**Work order:** Transcribe every line of the data below, copying each one character for character without any change.

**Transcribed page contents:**
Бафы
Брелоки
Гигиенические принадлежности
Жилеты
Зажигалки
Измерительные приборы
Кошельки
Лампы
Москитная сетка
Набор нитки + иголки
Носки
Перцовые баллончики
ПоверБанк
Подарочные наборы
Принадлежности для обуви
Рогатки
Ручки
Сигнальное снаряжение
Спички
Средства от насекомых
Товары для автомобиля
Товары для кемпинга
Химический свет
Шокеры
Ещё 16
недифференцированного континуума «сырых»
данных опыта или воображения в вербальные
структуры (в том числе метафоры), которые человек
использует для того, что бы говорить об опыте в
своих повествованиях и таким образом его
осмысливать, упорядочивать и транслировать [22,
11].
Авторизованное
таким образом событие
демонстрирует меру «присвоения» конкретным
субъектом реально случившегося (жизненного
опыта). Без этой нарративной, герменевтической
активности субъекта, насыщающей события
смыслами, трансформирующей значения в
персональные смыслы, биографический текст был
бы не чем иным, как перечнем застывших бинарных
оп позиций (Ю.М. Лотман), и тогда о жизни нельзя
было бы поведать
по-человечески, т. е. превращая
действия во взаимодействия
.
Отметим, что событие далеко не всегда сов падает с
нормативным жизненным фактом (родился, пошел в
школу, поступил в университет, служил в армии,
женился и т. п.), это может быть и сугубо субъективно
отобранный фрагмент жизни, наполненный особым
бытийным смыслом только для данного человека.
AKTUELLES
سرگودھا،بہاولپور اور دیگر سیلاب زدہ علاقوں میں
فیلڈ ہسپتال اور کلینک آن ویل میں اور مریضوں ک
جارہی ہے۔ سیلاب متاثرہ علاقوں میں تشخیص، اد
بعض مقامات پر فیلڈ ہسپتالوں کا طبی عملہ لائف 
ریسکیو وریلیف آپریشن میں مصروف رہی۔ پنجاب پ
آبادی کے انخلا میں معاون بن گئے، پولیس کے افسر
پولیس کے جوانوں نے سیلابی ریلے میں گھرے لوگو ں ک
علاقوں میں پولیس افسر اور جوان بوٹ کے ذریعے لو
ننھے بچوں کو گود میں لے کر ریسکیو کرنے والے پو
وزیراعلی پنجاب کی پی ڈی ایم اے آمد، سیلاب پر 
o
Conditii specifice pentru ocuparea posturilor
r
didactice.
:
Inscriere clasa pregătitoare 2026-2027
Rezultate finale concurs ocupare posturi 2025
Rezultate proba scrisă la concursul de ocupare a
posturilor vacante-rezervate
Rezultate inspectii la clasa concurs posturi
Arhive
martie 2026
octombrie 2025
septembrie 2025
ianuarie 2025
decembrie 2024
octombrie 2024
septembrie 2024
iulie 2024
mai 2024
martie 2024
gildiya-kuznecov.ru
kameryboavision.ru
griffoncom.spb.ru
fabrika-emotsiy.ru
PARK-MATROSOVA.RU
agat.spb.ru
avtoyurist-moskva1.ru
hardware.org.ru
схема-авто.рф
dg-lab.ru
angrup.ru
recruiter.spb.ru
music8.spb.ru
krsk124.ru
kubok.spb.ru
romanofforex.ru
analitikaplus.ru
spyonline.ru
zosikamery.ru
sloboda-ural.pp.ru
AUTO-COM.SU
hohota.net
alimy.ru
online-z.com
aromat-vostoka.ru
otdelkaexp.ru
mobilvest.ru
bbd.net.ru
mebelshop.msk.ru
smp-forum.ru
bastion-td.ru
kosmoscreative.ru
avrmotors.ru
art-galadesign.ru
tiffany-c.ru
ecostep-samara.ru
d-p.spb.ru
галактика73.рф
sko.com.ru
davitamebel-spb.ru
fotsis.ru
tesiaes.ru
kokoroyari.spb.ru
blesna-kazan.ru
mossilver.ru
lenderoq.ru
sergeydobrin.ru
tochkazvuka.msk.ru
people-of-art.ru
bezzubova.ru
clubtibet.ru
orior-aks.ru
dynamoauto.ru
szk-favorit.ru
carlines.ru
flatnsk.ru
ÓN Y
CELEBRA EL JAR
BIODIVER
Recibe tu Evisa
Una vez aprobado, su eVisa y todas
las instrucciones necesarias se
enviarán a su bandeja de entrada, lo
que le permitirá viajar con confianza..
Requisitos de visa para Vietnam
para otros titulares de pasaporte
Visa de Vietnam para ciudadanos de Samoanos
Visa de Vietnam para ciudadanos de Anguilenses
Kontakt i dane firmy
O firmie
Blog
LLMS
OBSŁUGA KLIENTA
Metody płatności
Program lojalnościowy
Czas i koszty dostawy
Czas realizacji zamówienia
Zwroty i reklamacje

**Answer:**
Бафы
Брелоки
Гигиенические принадлежности
Жилеты
Зажигалки
Измерительные приборы
Кошельки
Лампы
Москитная сетка
Набор нитки + иголки
Носки
Перцовые баллончики
ПоверБанк
Подарочные наборы
Принадлежности для обуви
Рогатки
Ручки
Сигнальное снаряжение
Спички
Средства от насекомых
Товары для автомобиля
Товары для кемпинга
Химический свет
Шокеры
Ещё 16
недифференцированного континуума «сырых»
данных опыта или воображения в вербальные
структуры (в том числе метафоры), которые человек
использует для того, что бы говорить об опыте в
своих повествованиях и таким образом его
осмысливать, упорядочивать и транслировать [22,
11].
Авторизованное
таким образом событие
демонстрирует меру «присвоения» конкретным
субъектом реально случившегося (жизненного
опыта). Без этой нарративной, герменевтической
активности субъекта, насыщающей события
смыслами, трансформирующей значения в
персональные смыслы, биографический текст был
бы не чем иным, как перечнем застывших бинарных
оп позиций (Ю.М. Лотман), и тогда о жизни нельзя
было бы поведать
по-человечески, т. е. превращая
действия во взаимодействия
.
Отметим, что событие далеко не всегда сов падает с
нормативным жизненным фактом (родился, пошел в
школу, поступил в университет, служил в армии,
женился и т. п.), это может быть и сугубо субъективно
отобранный фрагмент жизни, наполненный особым
бытийным смыслом только для данного человека.
AKTUELLES
سرگودھا،بہاولپور اور دیگر سیلاب زدہ علاقوں میں
فیلڈ ہسپتال اور کلینک آن ویل میں اور مریضوں ک
جارہی ہے۔ سیلاب متاثرہ علاقوں میں تشخیص، اد
بعض مقامات پر فیلڈ ہسپتالوں کا طبی عملہ لائف 
ریسکیو وریلیف آپریشن میں مصروف رہی۔ پنجاب پ
آبادی کے انخلا میں معاون بن گئے، پولیس کے افسر
پولیس کے جوانوں نے سیلابی ریلے میں گھرے لوگو ں ک
علاقوں میں پولیس افسر اور جوان بوٹ کے ذریعے لو
ننھے بچوں کو گود میں لے کر ریسکیو کرنے والے پو
وزیراعلی پنجاب کی پی ڈی ایم اے آمد، سیلاب پر 
o
Conditii specifice pentru ocuparea posturilor
r
didactice.
:
Inscriere clasa pregătitoare 2026-2027
Rezultate finale concurs ocupare posturi 2025
Rezultate proba scrisă la concursul de ocupare a
posturilor vacante-rezervate
Rezultate inspectii la clasa concurs posturi
Arhive
martie 2026
octombrie 2025
septembrie 2025
ianuarie 2025
decembrie 2024
octombrie 2024
septembrie 2024
iulie 2024
mai 2024
martie 2024
gildiya-kuznecov.ru
kameryboavision.ru
griffoncom.spb.ru
fabrika-emotsiy.ru
PARK-MATROSOVA.RU
agat.spb.ru
avtoyurist-moskva1.ru
hardware.org.ru
схема-авто.рф
dg-lab.ru
angrup.ru
recruiter.spb.ru
music8.spb.ru
krsk124.ru
kubok.spb.ru
romanofforex.ru
analitikaplus.ru
spyonline.ru
zosikamery.ru
sloboda-ural.pp.ru
AUTO-COM.SU
hohota.net
alimy.ru
online-z.com
aromat-vostoka.ru
otdelkaexp.ru
mobilvest.ru
bbd.net.ru
mebelshop.msk.ru
smp-forum.ru
bastion-td.ru
kosmoscreative.ru
avrmotors.ru
art-galadesign.ru
tiffany-c.ru
ecostep-samara.ru
d-p.spb.ru
галактика73.рф
sko.com.ru
davitamebel-spb.ru
fotsis.ru
tesiaes.ru
kokoroyari.spb.ru
blesna-kazan.ru
mossilver.ru
lenderoq.ru
sergeydobrin.ru
tochkazvuka.msk.ru
people-of-art.ru
bezzubova.ru
clubtibet.ru
orior-aks.ru
dynamoauto.ru
szk-favorit.ru
carlines.ru
flatnsk.ru
ÓN Y
CELEBRA EL JAR
BIODIVER
Recibe tu Evisa
Una vez aprobado, su eVisa y todas
las instrucciones necesarias se
enviarán a su bandeja de entrada, lo
que le permitirá viajar con confianza..
Requisitos de visa para Vietnam
para otros titulares de pasaporte
Visa de Vietnam para ciudadanos de Samoanos
Visa de Vietnam para ciudadanos de Anguilenses
Kontakt i dane firmy
O firmie
Blog
LLMS
OBSŁUGA KLIENTA
Metody płatności
Program lojalnościowy
Czas i koszty dostawy
Czas realizacji zamówienia
Zwroty i reklamacje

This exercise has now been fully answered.